[2011_12_19_05]「貞観津波」に言及なし 土木学会への研究依頼文書 東電、説明と矛盾(東奥日報2011年12月19日)
 東京電力が貞観(じょうがん)津波(869年)をモデルに、福島第1原発に想定を超える津波が来る可能性を示した社内評価について、2009年に土木学会に研究を依頼したとする文書の全容が18日判明した。「貞観津波を特定して依頼した」とする東電の説明とは一致せず、特定の津波に言及はなかった。
 東電は、深刻な評価結果を放置して津波対策が遅れたとの批判に対し「放置せず、学会に審議を要請した」と反論してきたが、学会内では「文書は貞観津波の検討とは読めない。学会への責任転嫁ではないか」と疑問の声が出ている。津波評価をどう扱ったかは政府や国会の事故検証でも問題になる。

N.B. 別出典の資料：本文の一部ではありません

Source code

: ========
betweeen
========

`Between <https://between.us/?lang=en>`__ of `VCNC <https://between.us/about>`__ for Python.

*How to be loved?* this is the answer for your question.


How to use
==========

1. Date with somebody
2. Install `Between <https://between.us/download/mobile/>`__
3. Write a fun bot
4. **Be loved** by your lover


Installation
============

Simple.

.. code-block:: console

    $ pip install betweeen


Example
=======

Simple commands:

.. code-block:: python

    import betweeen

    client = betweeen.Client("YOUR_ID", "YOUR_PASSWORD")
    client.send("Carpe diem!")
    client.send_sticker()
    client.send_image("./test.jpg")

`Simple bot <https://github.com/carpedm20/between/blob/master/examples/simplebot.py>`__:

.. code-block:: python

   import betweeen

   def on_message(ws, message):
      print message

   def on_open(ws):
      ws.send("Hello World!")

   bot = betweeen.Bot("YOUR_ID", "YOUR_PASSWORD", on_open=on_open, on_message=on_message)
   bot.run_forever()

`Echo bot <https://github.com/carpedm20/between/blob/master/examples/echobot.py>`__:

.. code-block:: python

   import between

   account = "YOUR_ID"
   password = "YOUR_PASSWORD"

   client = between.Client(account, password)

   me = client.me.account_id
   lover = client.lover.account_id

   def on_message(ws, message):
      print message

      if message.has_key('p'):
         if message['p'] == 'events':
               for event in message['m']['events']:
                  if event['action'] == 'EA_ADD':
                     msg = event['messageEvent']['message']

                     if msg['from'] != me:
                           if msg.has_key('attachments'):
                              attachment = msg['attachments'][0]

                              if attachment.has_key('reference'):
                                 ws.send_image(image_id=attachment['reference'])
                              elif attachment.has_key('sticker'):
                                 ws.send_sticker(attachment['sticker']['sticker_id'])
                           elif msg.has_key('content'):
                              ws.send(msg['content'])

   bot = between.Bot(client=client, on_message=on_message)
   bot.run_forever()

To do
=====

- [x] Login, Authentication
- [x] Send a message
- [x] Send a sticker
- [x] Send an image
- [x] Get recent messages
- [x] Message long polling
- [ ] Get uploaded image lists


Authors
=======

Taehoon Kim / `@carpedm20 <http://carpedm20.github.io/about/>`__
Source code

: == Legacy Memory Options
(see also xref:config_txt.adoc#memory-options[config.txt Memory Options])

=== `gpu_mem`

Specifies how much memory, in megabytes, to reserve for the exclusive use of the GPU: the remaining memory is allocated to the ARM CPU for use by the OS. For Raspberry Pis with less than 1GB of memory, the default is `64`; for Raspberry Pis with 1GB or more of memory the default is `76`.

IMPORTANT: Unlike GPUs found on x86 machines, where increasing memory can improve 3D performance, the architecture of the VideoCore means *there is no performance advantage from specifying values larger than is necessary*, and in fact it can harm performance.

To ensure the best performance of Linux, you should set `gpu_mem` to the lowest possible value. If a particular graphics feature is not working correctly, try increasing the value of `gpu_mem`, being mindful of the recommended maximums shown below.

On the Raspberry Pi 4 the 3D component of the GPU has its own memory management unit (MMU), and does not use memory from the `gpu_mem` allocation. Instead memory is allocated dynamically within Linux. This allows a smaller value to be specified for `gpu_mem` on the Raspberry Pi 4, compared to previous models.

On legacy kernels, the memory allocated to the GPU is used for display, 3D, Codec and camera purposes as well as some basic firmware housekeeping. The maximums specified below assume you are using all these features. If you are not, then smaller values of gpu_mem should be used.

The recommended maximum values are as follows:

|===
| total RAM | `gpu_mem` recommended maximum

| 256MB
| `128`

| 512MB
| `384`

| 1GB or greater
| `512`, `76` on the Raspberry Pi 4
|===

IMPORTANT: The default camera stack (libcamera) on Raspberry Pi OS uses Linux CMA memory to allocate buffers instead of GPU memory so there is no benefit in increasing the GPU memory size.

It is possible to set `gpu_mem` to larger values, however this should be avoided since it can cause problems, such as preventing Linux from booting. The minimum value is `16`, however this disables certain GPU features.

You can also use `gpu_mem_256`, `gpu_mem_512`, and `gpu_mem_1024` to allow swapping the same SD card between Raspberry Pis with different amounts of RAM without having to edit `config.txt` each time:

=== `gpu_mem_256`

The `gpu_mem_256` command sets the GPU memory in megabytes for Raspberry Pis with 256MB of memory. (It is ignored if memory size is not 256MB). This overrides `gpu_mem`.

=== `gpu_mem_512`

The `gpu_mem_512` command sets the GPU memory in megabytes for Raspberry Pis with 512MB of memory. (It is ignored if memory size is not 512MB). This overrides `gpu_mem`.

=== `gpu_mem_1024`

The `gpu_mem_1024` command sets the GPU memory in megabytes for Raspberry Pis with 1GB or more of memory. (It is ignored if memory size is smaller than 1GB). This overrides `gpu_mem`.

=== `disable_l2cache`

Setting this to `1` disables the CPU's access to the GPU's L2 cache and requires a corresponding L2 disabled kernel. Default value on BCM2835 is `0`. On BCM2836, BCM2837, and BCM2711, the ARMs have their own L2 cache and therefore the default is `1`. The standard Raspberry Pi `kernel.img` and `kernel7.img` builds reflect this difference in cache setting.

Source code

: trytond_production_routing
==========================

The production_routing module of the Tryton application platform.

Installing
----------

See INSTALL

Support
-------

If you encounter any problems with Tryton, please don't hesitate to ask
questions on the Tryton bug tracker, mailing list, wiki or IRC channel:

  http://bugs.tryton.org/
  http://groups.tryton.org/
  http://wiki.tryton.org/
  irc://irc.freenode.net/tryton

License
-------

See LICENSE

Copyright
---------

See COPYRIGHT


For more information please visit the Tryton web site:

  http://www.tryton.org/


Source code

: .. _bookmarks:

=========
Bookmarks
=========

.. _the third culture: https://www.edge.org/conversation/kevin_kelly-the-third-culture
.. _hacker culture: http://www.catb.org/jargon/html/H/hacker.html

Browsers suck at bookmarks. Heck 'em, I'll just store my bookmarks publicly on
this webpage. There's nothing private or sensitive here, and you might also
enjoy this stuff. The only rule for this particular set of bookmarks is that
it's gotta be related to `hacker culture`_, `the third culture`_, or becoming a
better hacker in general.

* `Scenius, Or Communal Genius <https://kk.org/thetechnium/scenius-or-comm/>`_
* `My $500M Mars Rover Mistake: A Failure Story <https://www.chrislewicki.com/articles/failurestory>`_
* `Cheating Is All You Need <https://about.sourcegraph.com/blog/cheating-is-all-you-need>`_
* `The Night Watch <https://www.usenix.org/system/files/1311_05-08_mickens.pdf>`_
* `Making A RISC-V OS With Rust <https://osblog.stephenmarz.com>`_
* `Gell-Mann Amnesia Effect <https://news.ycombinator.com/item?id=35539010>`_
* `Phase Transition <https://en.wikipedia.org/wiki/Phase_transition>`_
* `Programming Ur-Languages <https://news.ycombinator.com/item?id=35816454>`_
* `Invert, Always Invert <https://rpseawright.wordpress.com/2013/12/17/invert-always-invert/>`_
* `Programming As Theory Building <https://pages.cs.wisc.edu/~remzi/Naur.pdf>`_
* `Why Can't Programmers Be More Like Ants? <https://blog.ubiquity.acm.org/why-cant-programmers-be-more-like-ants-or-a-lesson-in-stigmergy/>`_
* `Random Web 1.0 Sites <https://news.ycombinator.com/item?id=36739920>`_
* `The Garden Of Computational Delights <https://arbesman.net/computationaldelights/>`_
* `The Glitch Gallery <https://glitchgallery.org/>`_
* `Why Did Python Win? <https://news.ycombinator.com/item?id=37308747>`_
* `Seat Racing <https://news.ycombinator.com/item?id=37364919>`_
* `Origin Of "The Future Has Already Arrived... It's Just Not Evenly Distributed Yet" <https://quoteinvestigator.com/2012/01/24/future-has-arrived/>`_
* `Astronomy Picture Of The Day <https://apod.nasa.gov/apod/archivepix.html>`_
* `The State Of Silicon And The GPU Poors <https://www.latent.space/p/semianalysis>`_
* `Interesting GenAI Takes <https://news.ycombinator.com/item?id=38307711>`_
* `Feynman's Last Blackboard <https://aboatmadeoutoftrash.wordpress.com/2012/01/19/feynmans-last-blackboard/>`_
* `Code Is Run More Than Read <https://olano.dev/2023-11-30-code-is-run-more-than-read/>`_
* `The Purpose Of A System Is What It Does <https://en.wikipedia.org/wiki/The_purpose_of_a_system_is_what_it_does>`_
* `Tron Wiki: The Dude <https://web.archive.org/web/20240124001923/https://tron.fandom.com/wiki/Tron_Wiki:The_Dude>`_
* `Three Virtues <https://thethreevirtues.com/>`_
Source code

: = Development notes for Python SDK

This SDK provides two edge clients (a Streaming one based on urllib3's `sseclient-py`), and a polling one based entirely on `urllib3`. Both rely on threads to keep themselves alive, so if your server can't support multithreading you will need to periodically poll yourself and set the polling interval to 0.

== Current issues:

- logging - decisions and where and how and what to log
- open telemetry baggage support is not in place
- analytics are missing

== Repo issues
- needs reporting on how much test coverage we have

 土木学会が保管する依頼文書は09年6月11日付の「『委託研究』の申請について」。審議依頼項目は「波源モデルに関する検討」「数値計算手法に関する検討」「津波水位評価における不確かさの考慮に関する検討」の3点で、個別の津波への言及はない。文書は当時、本店で原発設備を統括していた吉田昌郎原子力設備管理部長(前福島第1原発所長)の名で出された。
 東電は08年12月、佐竹健治東大地震研究所教授(当時は産業技術総合研究所)が提案した貞観津波のモデルから津波の高さを試算。福島第1原発の想定の5・7メートルを大きく上回る最大8・9メートル(条件によって9・2メートル)の評価を得た。
 東電は、今月2日公表の社内事故調査委員会の中間報告書で、08年に実施した津波評価について09年6月に「土木学会に波源モデル発足について審議を要請した」と明記。2日の記者会見では「貞観津波を特定して依頼したか」との質問に「その通り」と答えた。
 東電の説明について、佐竹教授は「学会では依頼の前から貞観津波の審議をしていた。学会への責任転嫁ではないか」と語った。別の専門家は「明示的に指しているわけではないので(東電の説明に)違和感を持つ研究者もいる」と話した。